▶ TEXTABSCHNITT:
+++

Der Ausschuss für Planung, Umwelt und Verkehr wurde über die Umsetzung der Maßnahme „Baumreihe und Blühwiese am Radweg der Linie 18“ informiert. Die CDU-Fraktion begrüßt die Fertigstellung des Projekts als gelungenes Beispiel dafür, wie ökologische Aufwertung, Klimaanpassung und Verkehrswende miteinander verbunden werden können.

Entlang des Radwegs wurden 29 Winterlinden gepflanzt. Die Baumart gilt als besonders klimaresistent und bietet zugleich einen hohen ökologischen Nutzen für Insekten. Ergänzt wird die Maßnahme durch eine rund 5.600 Quadratmeter große Blühwiese, die mit gebietsheimischem Saatgut aus dem Rhein-Erft-Kreis eingesät wurde.

„Solche Maßnahmen verbessern nicht nur das Landschaftsbild, sondern schaffen auch wertvolle Lebensräume für Insekten und andere Tiere“, erklärt Winkler. „Gleichzeitig wird die Aufenthaltsqualität entlang wichtiger Radwege spürbar erhöht.“

Die Ausschussvorsitzende Maria Graf-Leimbach betont: „Die CDU steht für eine pragmatische Umweltpolitik, die ökologische Verbesserungen mit einer nachhaltigen und trotzdem wirtschaftlichen Pflege verbindet. Die neue Baumreihe und die extensiv bewirtschaftete Blühwiese sind dafür ein gutes Beispiel.“

Die CDU sieht in der Umsetzung einen weiteren Schritt, das Grün- und Freiraumkonzept der Stadt Hürth sichtbar mit Leben zu füllen und die Lebensqualität in den Stadtteilen nachhaltig zu stärken.

In Hürth-Efferen wurden entlang der Bellerstraße 23 Bäume der Sorte „Schwedische Mehlbeere“ gepflanzt. Diese Pflanzung ist das erste umgesetzte Projekt des städtischen Grün- und Freiraumkonzepts. Ziel ist es, die Stadt grüner und lebenswerter zu gestalten sowie ein zusammenhängendes Netz aus Grünflächen, Baumreihen und Blühstreifen zu schaffen.

Die Wahl fiel auf eine kleinkronige Baumart, um eine Verschattung angrenzender Kleingärten zu vermeiden. Nach langen Verhandlungen mit den Flächeneigentümern und Gartenvereinen konnte eine einvernehmliche Lösung gefunden und die Pflanzung ermöglicht werden.

Die neuen Bäume verbessern das Mikroklima, werten das Wohnumfeld auf und fördern die ökologische Vielfalt. Insbesondere entlang von Wegen und in Wohngebieten leisten sie einen wichtigen Beitrag zur Aufenthaltsqualität.

Die Maßnahme wird als bedeutender Schritt in Richtung einer grüneren Stadtentwicklung gesehen.

+++

▶ WAS ZU TUN IST 1:
Können Sie aus dem Textabschnitt die Stelle von „Entlang des Radwegs“ bis „Rhein-Erft-Kreis eingesät wurde.“ wortgetreu ausgeben?
▶ WAS ZU TUN IST 2:
Stimmen diese Aussagen mit dem Textabschnitt überein? Antworten Sie jeweils mit Ja oder Nein und zitieren Sie die entscheidenden Worte wörtlich. (a) Am Radweg wurden 29 Winterlinden gepflanzt. (b) Die Blühwiese wurde mit Saatgut aus einer anderen Region eingesät. (c) Die Pflanzung an der Bellerstraße ist das erste umgesetzte Projekt des städtischen Grün- und Freiraumkonzepts.

+++

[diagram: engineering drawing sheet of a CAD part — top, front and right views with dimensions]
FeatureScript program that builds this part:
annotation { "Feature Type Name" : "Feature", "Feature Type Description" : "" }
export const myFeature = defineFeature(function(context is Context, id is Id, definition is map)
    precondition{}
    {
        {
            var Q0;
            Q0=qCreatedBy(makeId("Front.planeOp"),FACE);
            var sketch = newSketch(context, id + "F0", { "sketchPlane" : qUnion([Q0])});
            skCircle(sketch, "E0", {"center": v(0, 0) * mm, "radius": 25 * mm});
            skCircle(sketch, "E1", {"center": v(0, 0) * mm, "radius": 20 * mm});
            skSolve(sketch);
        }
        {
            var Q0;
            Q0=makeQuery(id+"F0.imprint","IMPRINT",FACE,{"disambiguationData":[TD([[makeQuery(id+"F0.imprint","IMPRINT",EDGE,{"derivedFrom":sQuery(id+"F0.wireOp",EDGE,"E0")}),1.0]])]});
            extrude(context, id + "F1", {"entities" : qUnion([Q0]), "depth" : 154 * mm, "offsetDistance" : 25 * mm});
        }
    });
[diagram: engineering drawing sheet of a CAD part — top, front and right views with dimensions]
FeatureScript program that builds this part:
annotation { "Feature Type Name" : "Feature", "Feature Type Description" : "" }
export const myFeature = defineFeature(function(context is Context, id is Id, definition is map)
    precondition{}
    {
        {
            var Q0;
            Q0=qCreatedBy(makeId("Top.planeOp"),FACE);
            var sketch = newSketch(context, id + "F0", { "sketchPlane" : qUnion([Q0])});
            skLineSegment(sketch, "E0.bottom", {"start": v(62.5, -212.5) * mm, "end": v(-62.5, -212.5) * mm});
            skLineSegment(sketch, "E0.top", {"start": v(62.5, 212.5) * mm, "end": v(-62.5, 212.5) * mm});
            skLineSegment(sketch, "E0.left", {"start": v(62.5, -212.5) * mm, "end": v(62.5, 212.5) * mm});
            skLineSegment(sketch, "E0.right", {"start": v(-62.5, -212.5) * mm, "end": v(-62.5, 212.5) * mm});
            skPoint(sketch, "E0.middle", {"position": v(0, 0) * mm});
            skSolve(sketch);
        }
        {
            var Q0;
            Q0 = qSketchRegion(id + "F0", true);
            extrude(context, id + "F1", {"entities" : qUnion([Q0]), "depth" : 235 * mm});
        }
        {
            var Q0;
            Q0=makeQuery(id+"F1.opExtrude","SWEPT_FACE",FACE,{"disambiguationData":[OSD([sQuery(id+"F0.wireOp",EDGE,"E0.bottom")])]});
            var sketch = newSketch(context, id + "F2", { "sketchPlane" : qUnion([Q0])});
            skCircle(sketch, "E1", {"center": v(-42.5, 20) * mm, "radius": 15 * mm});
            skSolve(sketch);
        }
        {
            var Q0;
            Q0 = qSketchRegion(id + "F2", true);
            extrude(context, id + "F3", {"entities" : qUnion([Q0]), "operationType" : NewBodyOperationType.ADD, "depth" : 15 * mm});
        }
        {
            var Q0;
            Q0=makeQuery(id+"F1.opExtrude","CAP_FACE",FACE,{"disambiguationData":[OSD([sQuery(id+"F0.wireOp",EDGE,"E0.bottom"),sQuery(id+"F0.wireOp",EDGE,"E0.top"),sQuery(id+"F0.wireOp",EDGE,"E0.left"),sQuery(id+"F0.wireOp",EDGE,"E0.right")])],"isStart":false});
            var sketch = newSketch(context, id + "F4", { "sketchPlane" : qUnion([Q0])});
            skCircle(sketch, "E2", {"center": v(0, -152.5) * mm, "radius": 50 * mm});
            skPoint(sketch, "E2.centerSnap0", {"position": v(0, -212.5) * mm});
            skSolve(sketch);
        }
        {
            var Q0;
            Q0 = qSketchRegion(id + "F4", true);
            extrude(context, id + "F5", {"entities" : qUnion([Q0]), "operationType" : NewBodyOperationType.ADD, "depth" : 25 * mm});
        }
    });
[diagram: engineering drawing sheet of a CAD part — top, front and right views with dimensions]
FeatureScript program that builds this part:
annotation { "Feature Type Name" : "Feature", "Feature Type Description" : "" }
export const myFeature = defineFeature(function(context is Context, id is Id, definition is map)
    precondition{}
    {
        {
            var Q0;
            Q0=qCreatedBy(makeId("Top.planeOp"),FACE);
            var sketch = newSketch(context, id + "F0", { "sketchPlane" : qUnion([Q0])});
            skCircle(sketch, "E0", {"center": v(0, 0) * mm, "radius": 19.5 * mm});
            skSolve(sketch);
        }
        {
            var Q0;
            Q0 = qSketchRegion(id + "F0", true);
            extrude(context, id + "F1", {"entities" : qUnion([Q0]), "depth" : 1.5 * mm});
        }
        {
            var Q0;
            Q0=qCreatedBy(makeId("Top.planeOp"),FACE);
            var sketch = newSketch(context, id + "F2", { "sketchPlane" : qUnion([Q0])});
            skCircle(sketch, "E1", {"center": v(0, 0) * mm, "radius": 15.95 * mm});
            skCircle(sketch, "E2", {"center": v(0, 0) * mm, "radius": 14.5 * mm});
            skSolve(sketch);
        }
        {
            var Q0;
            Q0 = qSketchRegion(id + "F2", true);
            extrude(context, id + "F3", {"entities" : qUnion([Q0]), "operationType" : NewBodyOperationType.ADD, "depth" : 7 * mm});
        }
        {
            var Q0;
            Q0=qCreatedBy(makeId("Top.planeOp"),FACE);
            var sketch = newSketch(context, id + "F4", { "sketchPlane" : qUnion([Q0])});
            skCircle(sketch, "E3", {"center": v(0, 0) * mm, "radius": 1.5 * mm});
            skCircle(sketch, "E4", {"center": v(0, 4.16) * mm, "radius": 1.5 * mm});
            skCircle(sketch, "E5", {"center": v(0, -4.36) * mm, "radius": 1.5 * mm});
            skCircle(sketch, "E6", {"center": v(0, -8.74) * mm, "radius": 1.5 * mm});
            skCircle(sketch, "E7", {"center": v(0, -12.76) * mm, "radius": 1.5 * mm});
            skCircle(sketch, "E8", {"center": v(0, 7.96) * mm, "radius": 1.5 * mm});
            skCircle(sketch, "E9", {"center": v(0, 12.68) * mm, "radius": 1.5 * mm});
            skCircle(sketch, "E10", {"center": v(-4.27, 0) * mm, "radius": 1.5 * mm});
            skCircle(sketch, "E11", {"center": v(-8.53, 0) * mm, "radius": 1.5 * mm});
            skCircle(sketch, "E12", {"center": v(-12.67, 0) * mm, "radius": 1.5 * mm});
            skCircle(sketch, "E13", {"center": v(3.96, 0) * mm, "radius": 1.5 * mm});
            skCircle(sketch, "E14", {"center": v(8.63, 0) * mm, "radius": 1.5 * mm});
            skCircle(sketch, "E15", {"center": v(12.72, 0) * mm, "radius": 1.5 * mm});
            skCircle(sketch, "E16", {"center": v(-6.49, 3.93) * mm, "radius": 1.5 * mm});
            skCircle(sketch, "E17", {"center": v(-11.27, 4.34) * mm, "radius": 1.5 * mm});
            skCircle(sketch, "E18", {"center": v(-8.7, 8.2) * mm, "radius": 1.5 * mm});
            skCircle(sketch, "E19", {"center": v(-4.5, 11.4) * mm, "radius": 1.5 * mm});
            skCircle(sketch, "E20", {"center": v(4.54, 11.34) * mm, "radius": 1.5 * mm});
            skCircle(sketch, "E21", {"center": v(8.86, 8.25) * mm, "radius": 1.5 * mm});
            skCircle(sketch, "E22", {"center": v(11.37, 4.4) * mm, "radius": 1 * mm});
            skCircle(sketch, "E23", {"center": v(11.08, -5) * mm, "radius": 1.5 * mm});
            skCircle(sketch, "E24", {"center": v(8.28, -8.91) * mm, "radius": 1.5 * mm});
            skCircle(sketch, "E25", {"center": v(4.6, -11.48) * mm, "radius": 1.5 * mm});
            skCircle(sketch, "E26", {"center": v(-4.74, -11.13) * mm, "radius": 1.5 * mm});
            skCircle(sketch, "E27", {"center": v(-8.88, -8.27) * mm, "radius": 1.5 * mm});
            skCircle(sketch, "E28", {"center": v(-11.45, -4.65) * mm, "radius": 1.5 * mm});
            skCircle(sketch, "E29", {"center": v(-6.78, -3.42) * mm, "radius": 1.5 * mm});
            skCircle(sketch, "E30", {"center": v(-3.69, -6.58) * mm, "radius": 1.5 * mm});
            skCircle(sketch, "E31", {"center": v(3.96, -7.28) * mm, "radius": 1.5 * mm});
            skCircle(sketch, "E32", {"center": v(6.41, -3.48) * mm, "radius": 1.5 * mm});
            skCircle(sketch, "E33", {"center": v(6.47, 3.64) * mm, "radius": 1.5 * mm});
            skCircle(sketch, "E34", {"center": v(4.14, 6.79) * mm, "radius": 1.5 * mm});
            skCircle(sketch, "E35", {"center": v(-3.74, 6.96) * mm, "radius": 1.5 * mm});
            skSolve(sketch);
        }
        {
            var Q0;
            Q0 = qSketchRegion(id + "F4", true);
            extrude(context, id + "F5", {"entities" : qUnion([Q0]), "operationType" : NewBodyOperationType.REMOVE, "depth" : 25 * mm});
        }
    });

+++

▶ LÖSUNG 1:
Entlang des Radwegs wurden 29 Winterlinden gepflanzt. Die Baumart gilt als besonders klimaresistent und bietet zugleich einen hohen ökologischen Nutzen für Insekten. Ergänzt wird die Maßnahme durch eine rund 5.600 Quadratmeter große Blühwiese, die mit gebietsheimischem Saatgut aus dem Rhein-Erft-Kreis eingesät wurde.

▶ LÖSUNG 2:
(a) Ja: „Entlang des Radwegs wurden 29 Winterlinden gepflanzt.“
(b) Nein: „mit gebietsheimischem Saatgut aus dem Rhein-Erft-Kreis eingesät“
(c) Ja: „Diese Pflanzung ist das erste umgesetzte Projekt des städtischen Grün- und Freiraumkonzepts.“